Required action: Everything from the line with "left wrist: (242, 192)" to the line with "right shoulder: (91, 185)" in the listing below, both lines included, needs to be copied exactly, apart from the pictures.

Listed entries:
☆ ☆ ☆

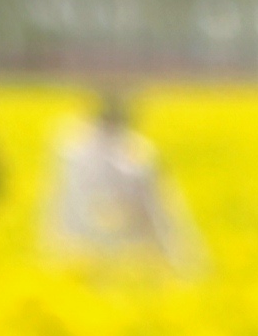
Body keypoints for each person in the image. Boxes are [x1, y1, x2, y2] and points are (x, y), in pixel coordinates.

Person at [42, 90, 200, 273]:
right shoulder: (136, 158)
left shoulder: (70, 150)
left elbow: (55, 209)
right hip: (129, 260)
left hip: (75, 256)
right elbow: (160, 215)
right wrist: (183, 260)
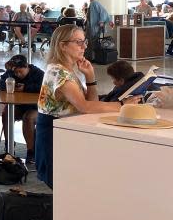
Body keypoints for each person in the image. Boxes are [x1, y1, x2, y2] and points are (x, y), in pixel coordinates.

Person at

☆ ☆ ☆

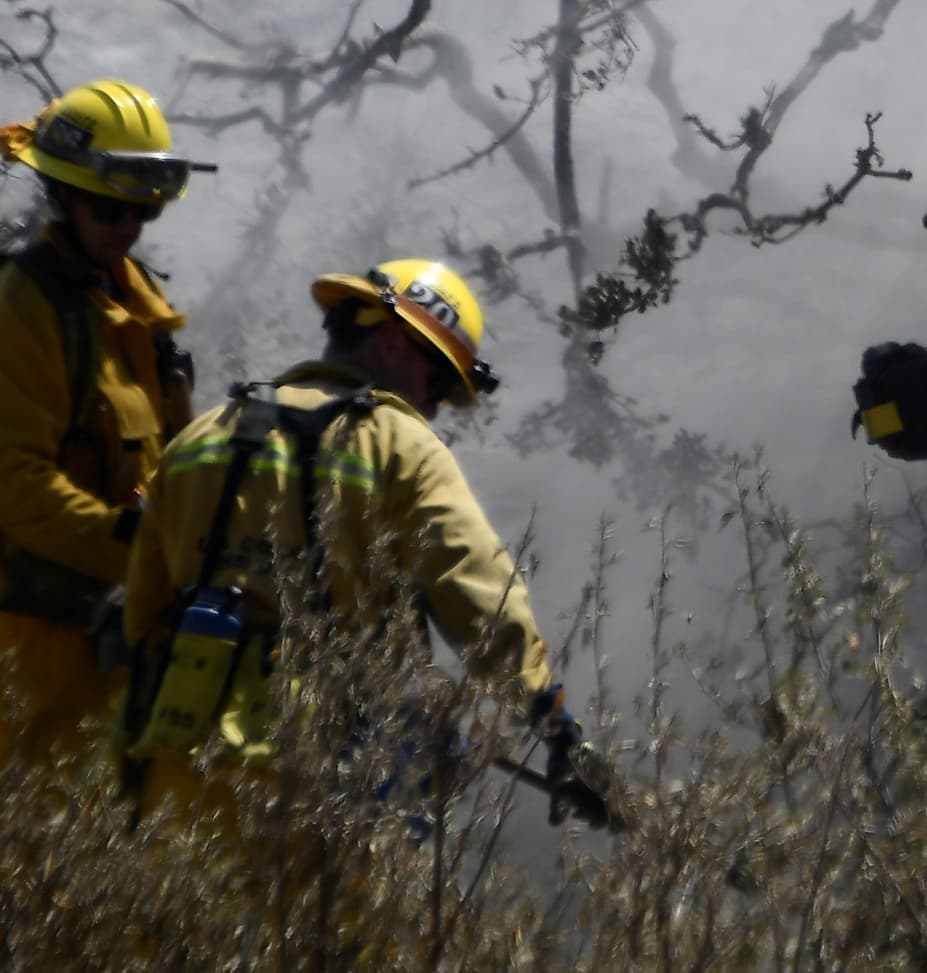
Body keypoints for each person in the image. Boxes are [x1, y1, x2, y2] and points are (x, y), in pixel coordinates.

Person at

☆ ☆ ☆

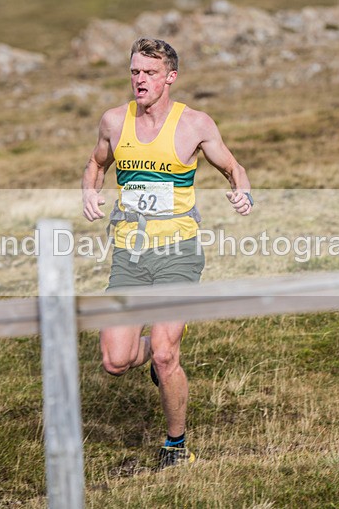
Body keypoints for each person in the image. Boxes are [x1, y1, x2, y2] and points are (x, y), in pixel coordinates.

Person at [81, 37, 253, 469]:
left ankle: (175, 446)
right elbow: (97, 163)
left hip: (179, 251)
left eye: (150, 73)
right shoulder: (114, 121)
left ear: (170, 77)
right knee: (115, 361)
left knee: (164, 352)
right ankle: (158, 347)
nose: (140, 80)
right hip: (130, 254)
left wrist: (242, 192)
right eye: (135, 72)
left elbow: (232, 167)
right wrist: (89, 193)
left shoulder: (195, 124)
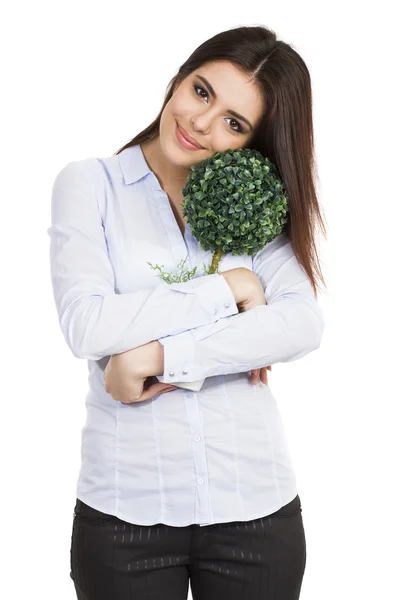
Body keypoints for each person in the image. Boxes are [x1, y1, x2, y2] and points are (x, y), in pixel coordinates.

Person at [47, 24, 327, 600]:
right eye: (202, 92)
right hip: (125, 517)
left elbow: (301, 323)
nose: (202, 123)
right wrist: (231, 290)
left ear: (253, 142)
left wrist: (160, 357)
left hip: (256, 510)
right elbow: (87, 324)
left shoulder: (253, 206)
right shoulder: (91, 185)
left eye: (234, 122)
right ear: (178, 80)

☆ ☆ ☆

Solution to this problem:
left wrist: (242, 192)
right eye: (135, 72)
left elbow: (232, 167)
right wrist: (89, 193)
left shoulder: (195, 124)
Body keypoints for each person in the image. Boxes are [x1, y1, x2, y2] and points are (x, y), in pixel coordinates.

Person at [47, 24, 327, 600]:
right eye: (202, 92)
right hip: (125, 517)
left elbow: (301, 323)
nose: (202, 123)
right wrist: (231, 290)
left ear: (253, 142)
left wrist: (160, 357)
left hip: (256, 510)
right elbow: (87, 324)
left shoulder: (253, 206)
right shoulder: (91, 185)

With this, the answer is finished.